» Requirement
Each line from the one containing "Figure 7. Model" through the final line below must be reproduced exactly, and no others.

:: Source data ::

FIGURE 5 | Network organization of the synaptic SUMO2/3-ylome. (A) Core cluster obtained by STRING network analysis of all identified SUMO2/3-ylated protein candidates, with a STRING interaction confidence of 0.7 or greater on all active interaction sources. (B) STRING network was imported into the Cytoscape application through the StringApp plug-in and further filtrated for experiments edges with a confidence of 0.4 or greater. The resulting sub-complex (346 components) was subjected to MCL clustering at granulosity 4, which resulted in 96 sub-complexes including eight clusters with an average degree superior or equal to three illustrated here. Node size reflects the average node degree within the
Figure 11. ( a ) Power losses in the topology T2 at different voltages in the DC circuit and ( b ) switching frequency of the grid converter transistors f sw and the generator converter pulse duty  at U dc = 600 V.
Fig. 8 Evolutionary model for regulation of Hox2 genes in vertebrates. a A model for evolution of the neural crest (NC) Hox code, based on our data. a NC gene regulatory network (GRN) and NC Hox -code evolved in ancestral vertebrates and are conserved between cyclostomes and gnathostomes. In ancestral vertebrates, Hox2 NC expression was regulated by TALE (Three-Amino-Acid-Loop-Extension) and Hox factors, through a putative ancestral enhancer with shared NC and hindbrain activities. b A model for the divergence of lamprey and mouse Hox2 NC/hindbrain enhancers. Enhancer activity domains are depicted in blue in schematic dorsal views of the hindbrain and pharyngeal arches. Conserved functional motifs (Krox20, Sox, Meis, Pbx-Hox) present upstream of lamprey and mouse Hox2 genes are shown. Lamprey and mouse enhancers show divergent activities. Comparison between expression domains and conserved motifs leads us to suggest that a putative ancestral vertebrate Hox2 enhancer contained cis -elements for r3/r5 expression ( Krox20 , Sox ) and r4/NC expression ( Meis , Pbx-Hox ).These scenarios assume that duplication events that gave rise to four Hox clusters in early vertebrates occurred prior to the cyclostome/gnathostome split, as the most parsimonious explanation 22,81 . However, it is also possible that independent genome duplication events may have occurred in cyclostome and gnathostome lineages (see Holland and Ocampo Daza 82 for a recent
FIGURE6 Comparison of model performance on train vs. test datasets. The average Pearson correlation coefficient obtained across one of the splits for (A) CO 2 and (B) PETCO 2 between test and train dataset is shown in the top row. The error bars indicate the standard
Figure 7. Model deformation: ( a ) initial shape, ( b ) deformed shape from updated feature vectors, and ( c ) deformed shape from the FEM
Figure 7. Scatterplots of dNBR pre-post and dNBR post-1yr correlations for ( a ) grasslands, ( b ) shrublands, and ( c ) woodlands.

:::

» Result of the exercise
Figure 7. Model deformation: ( a ) initial shape, ( b ) deformed shape from updated feature vectors, and ( c ) deformed shape from the FEM
Figure 7. Scatterplots of dNBR pre-post and dNBR post-1yr correlations for ( a ) grasslands, ( b ) shrublands, and ( c ) woodlands.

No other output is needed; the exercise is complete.